Using meta analysis methodology, Eliot discovered studies in areas as diverse as sensory sensitivity and empathy in effect cancel each other out. Expectations of adult role models have been demonstrated to reinforce ethnic and class stereotypes. In every society, ours included, we are always creating portals for prejudice to enter. Throughout most of the world, girls still face an upward struggle just to get a modest education. Forget about equality. However, here in North America many old or developing world assumptions have been turned upside down.

Some of the drive for the new stereotyping may come from well-motivated, if wrong-headed politically correct affirmative action policies that indirectly discourage males of every age. Still, there may be more unacknowledged forces in play. Boys are labeled less capable by many helping professionals of both sexes while a school system dominated by female pedagogues is inherently if sometimes unconsciously biased against the socialized tendencies of so many boys who slip between the cracks. All this is well documented by sociologists elsewhere.

Years ago as an equal opportunities coordinator I discovered a perfect storm in the making that threatened males in the workplace in a truly perverse way. Simply put, the senior ranks of many organizations were filled by the old boys network. However, like alpha males in the wild, the senior managers sought ways to limit the competition from below or outside. Female candidates generally performed better at undesirable mid level positions than their male counterparts anyway, and so became the key to executive security. Even the most competitive females were generally beholden to male mentors yet were not really part of the club. Conveniently socialized to be more deferential and to not rock the boat, women were promoted through a quota policy at the expense of men. Early in these programs many highly qualified women, previously held down by systemic inequity, came out of the woodwork. However, as time wore on, the need to keep up the numbers ran into supply problems. The bar was lowered for fortuitously placed women and the men around them took angry or discouraged note.

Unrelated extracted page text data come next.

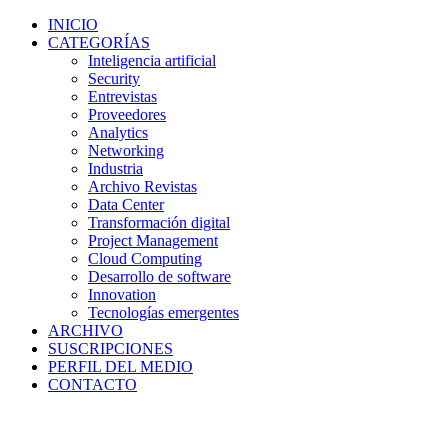
INICIO
CATEGORÍAS
Inteligencia artificial
Security
Entrevistas
Proveedores
Analytics
Networking
Industria
Archivo Revistas
Data Center
Transformación digital
Project Management
Cloud Computing
Desarrollo de software
Innovation
Tecnologías emergentes
ARCHIVO
SUSCRIPCIONES
PERFIL DEL MEDIO
CONTACTO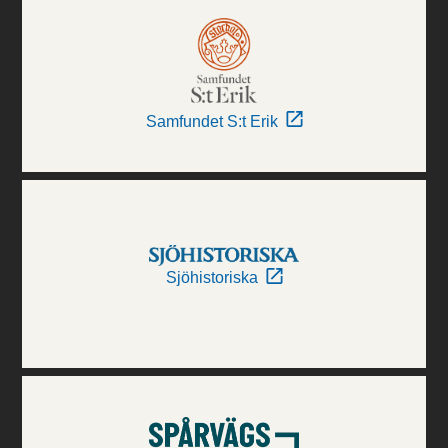
Samfundet S:t Erik
Sjöhistoriska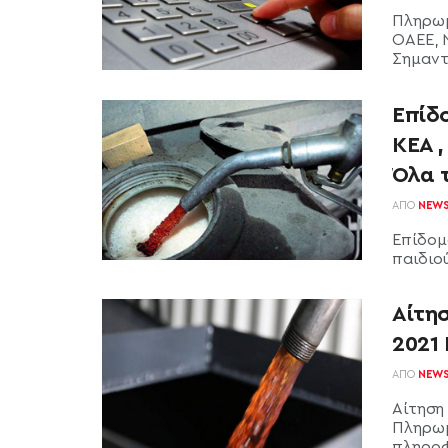
Πληρωμέ
ΟΑΕΕ, 
Σημαντι
Επίδο
ΚΕΑ ,
Όλα 
ΑΠΌ
NEW
Επίδομ
παιδιού
Αίτη
2021 
ΑΠΌ
NEW
Αίτηση
Πληρωμ
πληροφο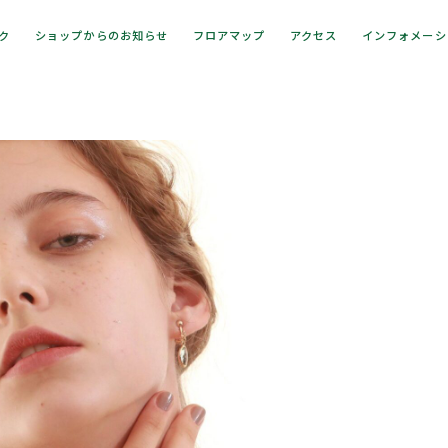
ック
ショップからのお知らせ
フロアマップ
アクセス
インフォメーシ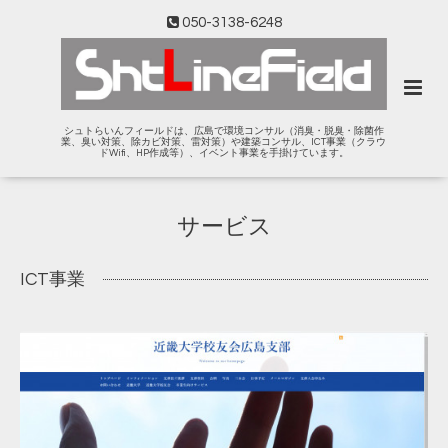
050-3138-6248
シュトらいんフィールドは、広島で環境コンサル（消臭・脱臭・除菌作
業、臭い対策、除カビ対策、雷対策）や建築コンサル、ICT事業（クラウ
ドWifi、HP作成等）、イベント事業を手掛けています。
サービス
ICT事業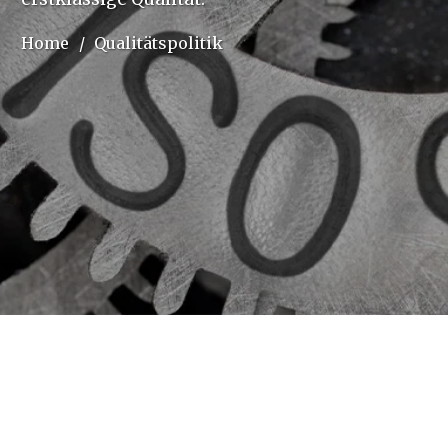
Home
/
Qualitätspolitik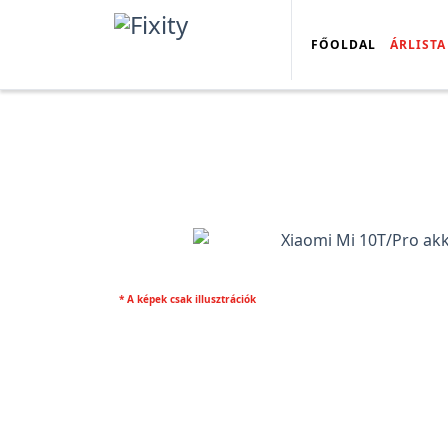
FŐOLDAL
ÁRLISTA
* A képek csak illusztrációk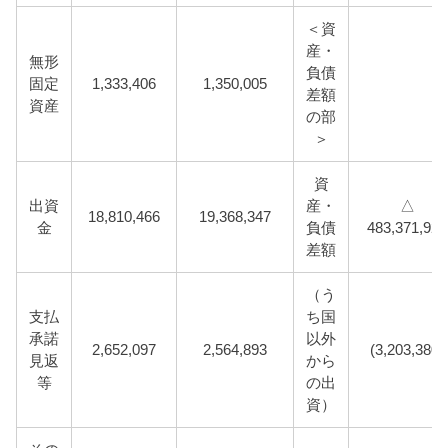
＜資
産・
無形
負債
固定
1,333,406
1,350,005
差額
資産
の部
＞
資
出資
産・
△
18,810,466
19,368,347
金
負債
483,371,923
差額
（う
支払
ち国
承諾
以外
2,652,097
2,564,893
(3,203,380)
見返
から
等
の出
資）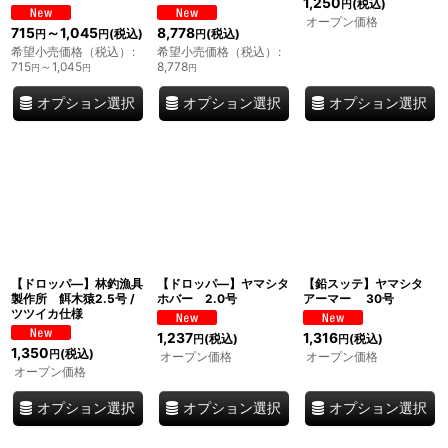
1,250
(税込)
円
オープン価格
715
～1,045
8,778
(税込)
(税込)
円
円
円
希望小売価格（税込）
:
希望小売価格（税込）
:
715
～1,045
8,778
円
円
円
オプション選択
オプション選択
オプション選択
【ドロッパ―】林釣漁具
【ドロッパ―】ヤマシタ
【鉛スッテ】ヤマシタ
製作所 餌木猿2.5号 /
ホバー 2.0号
アーマー 30号
ツツイカ仕様
1,237
1,316
(税込)
(税込)
円
円
1,350
(税込)
円
オープン価格
オープン価格
オープン価格
オプション選択
オプション選択
オプション選択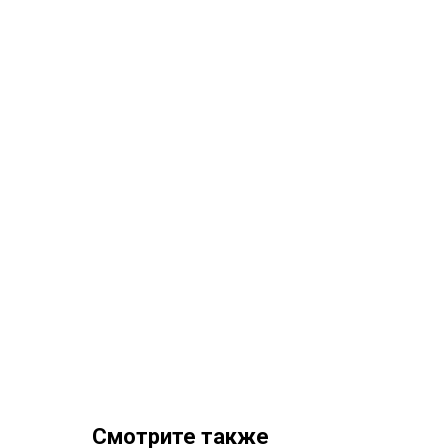
Смотрите также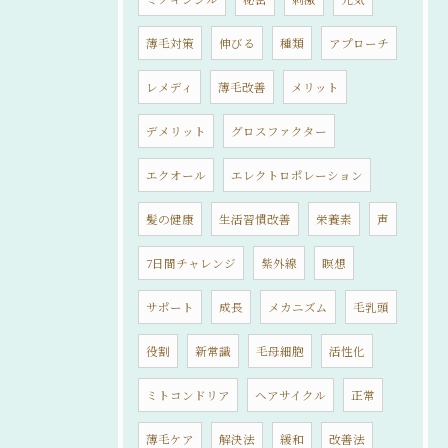
薄毛対策
伸びる
種類
アプローチ
レメディ
薄毛改善
メリット
デメリット
グロスファクター
エクオール
エレクトロポレーション
髪の健康
生活習慣改善
栄養素
声
7日間チャレンジ
紫外線
瞑想
サポート
成長
メカニズム
毛乳頭
役割
新常識
毛母細胞
活性化
ミトコンドリア
ヘアサイクル
正常
薄毛ケア
解決法
緩和
改善法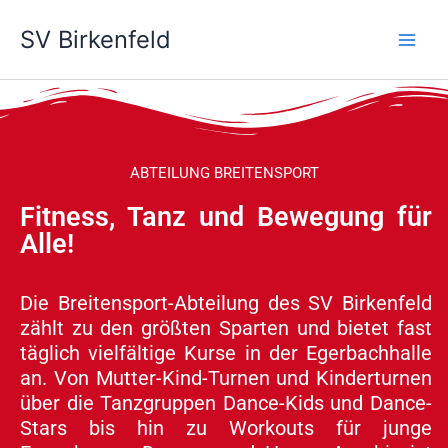
Zum
SV Birkenfeld
Inhalt
springen
ABTEILUNG BREITENSPORT
Fitness, Tanz und Bewegung für
Alle!
Die Breitensport-Abteilung des SV Birkenfeld
zählt zu den größten Sparten und bietet fast
täglich vielfältige Kurse in der Egerbachhalle
an. Von Mutter-Kind-Turnen und Kinderturnen
über die Tanzgruppen Dance-Kids und Dance-
Stars bis hin zu Workouts für junge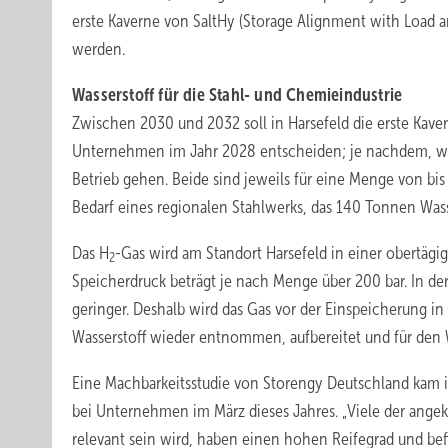
erste Kaverne von SaltHy (Storage Alignment with Load 
werden.
Wasserstoff für die Stahl- und Chemieindustrie
Zwischen 2030 und 2032 soll in Harsefeld die erste Kave
Unternehmen im Jahr 2028 entscheiden; je nachdem, wi
Betrieb gehen. Beide sind jeweils für eine Menge von bis
Bedarf eines regionalen Stahlwerks, das 140 Tonnen Wass
Das H
-Gas wird am Standort Harsefeld in einer obertägi
2
Speicherdruck beträgt je nach Menge über 200 bar. In der 
geringer. Deshalb wird das Gas vor der Einspeicherung in
Wasserstoff wieder entnommen, aufbereitet und für den W
Eine Machbarkeitsstudie von Storengy Deutschland kam i
bei Unternehmen im März dieses Jahres. „Viele der ange
relevant sein wird, haben einen hohen Reifegrad und bef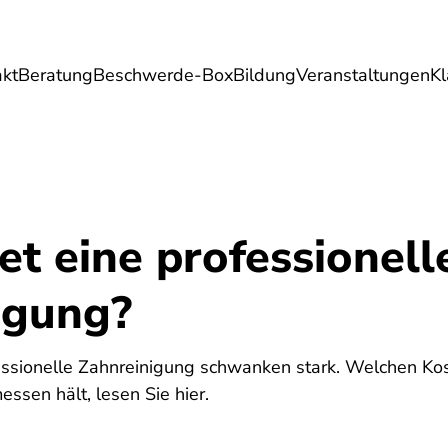
akt
Beratung
Beschwerde-Box
Bildung
Veranstaltungen
K
Umwelt
Gesundheit
Energie
Reis
t eine professionell
igung?
fessionelle Zahnreinigung schwanken stark. Welchen K
ssen hält, lesen Sie hier.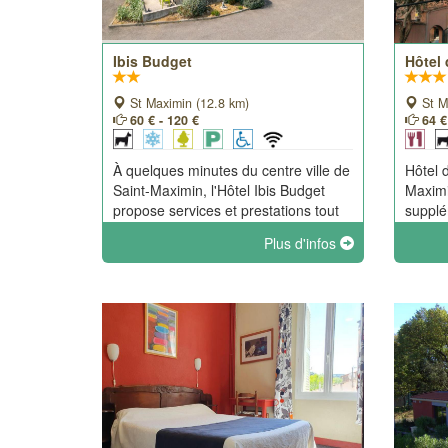
Ibis Budget
Hôtel
St Maximin (12.8 km)
St M
60 € - 120 €
64 €
À quelques minutes du centre ville de
Hôtel 
Saint-Maximin, l'Hôtel Ibis Budget
Maximi
propose services et prestations tout
supplé
confort à petit prix, dans un
accuei
Plus d'infos
établissement rénové. Accueil
proven
sympathique et accès pratique.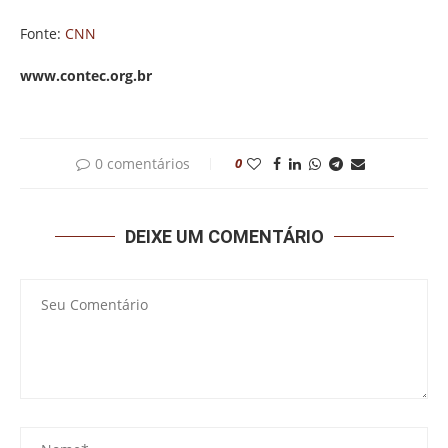
Fonte:
CNN
www.contec.org.br
0 comentários
0
DEIXE UM COMENTÁRIO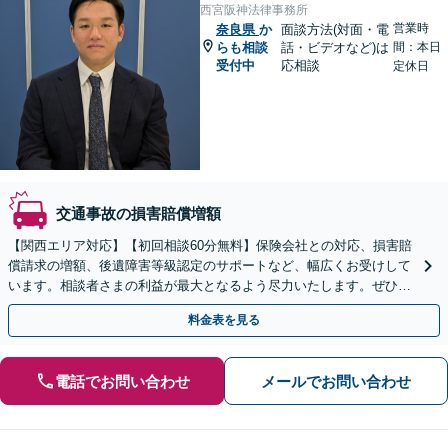
西宮阪神法律事務所
営業時
奈良県
か
面談方法(対面・電
らも相談
話・ビデオなど)は
間：本日
受付中
応相談
定休日
交通事故の損害賠償増額
【関西エリア対応】【初回相談60分無料】保険会社との対応、損害賠
償請求の増額、後遺障害等級認定のサポートなど、幅広くお受けして
います。相談者さまの利益が最大となるよう尽力いたします。ぜひご
相談ください。【休日・夜間面談可】【WEB面談可】
料金表を見る
電話でお問い合わせ
メールでお問い合わせ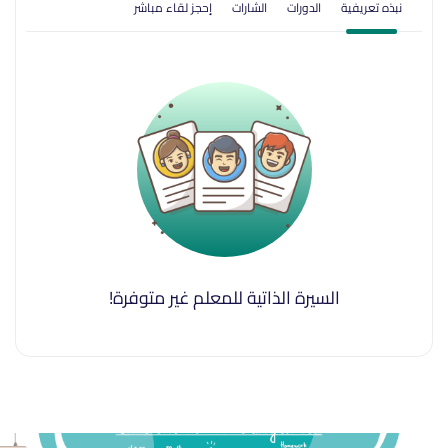
نبذه تعريفية
الدورات
الشارات
إحجز لقاء مباشر
السيرة الذاتية للمعلم غير متوفرة!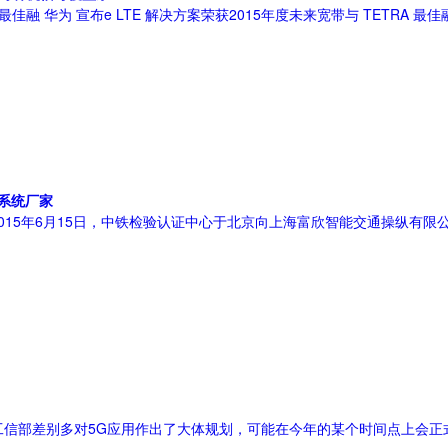
宣布e LTE 解决方案荣获2015年度未来宽带与 TETRA 最佳融合奖（Best int
系统厂家
2015年6月15日，中铁检验认证中心于北京向上海富欣智能交通操纵有
工信部差别多对5G应用作出了大体规划，可能在今年的某个时间点上会正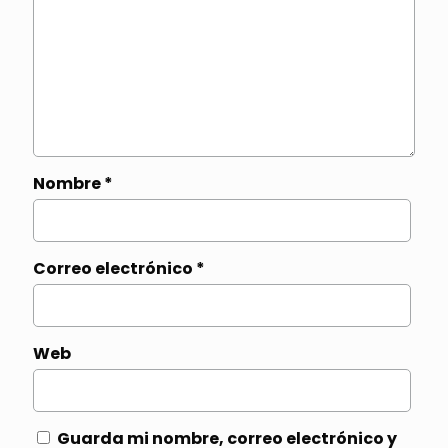
Nombre
*
Correo electrónico
*
Web
Guarda mi nombre, correo electrónico y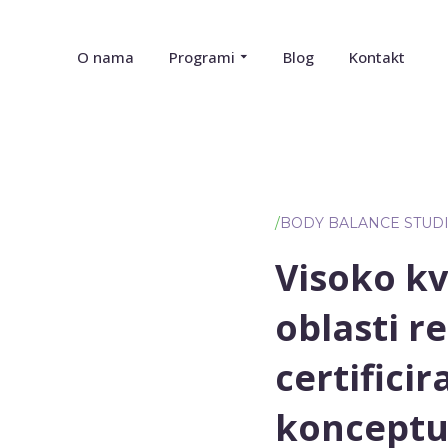
O nama
Programi
Blog
Kontakt
/
BODY BALANCE STUD
Visoko kv
oblasti re
certifici
konceptu 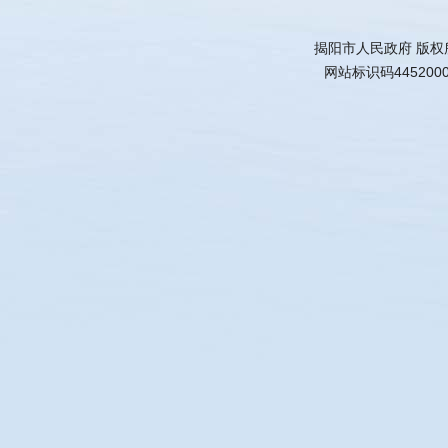
揭阳市人民政府 版权
网站标识码445200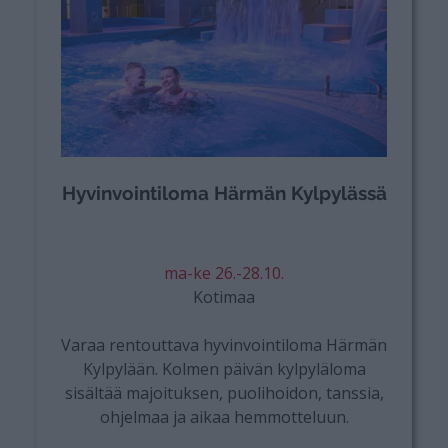
Hyvinvointiloma Härmän Kylpylässä
ma-ke 26.-28.10.
Kotimaa
Varaa rentouttava hyvinvointiloma Härmän
Kylpylään. Kolmen päivän kylpyläloma
sisältää majoituksen, puolihoidon, tanssia,
ohjelmaa ja aikaa hemmotteluun.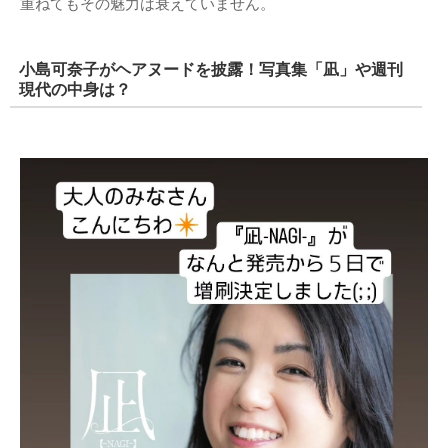
重ねてもその魅力は衰えていません。
小島可奈子がヘアヌードを披露！写真集「凪」や週刊
現代の中身は？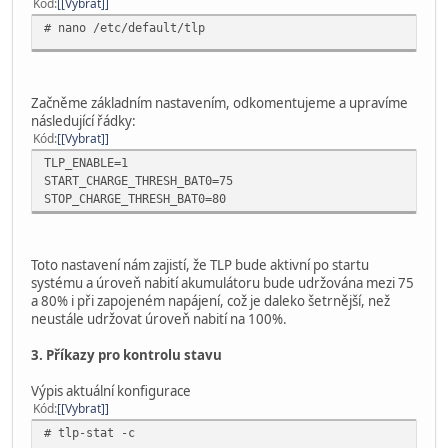
Kód
[Vybrat]
# nano /etc/default/tlp
Začněme základním nastavením, odkomentujeme a upravíme
následující řádky:
Kód
[Vybrat]
TLP_ENABLE=1
START_CHARGE_THRESH_BAT0=75
STOP_CHARGE_THRESH_BAT0=80
Toto nastavení nám zajistí, že TLP bude aktivní po startu
systému a úroveň nabití akumulátoru bude udržována mezi 75
a 80% i při zapojeném napájení, což je daleko šetrnější, než
neustále udržovat úroveň nabití na 100%.
3. Příkazy pro kontrolu stavu
Výpis aktuální konfigurace
Kód
[Vybrat]
# tlp-stat -c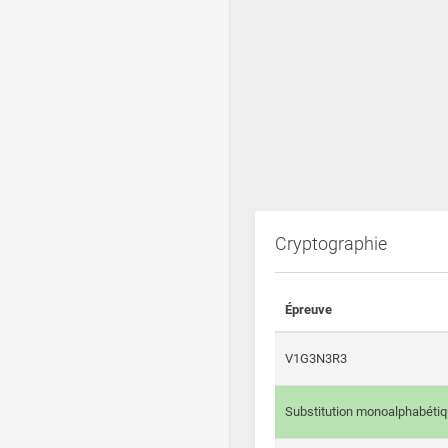
Cryptographie
Épreuve
V1G3N3R3
Substitution monoalphabéti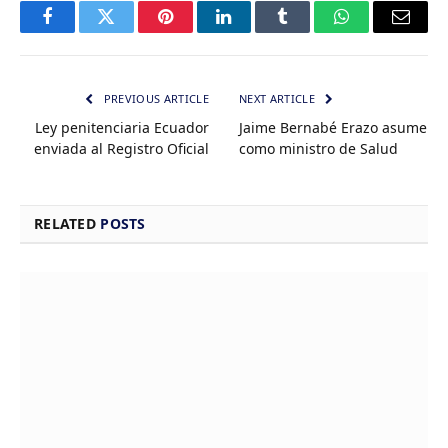
Facebook
Twitter
Pinterest
LinkedIn
Tumblr
WhatsApp
Email
PREVIOUS ARTICLE
NEXT ARTICLE
Ley penitenciaria Ecuador
Jaime Bernabé Erazo asume
enviada al Registro Oficial
como ministro de Salud
RELATED
POSTS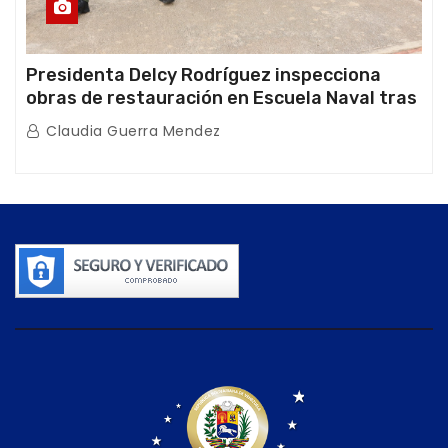
Presidenta Delcy Rodríguez inspecciona
obras de restauración en Escuela Naval tras
afectaciones sísmicas en La Guaira
Claudia Guerra Mendez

That was then, but today the presumption that girls have an intrinsic edge is more entrenched as both our guest authors recognize. Science, as David Cayley explained in another session, is a part of society and subject to all its influences or preferences despite claims to disinterested objectivity. Picture the Nazi doctors measuring the skulls of executed camp inmates. Susan Pinker seemed to ask, if a bit obliquely, that the Festival audience encourage action on evidence of male inferiority. She did not specify what form that might take. However, if Lise Eliot’s conclusions come closer to the truth, we may become collectively guilty of a huge wrong against half the population in an attempt to redress another one just as great.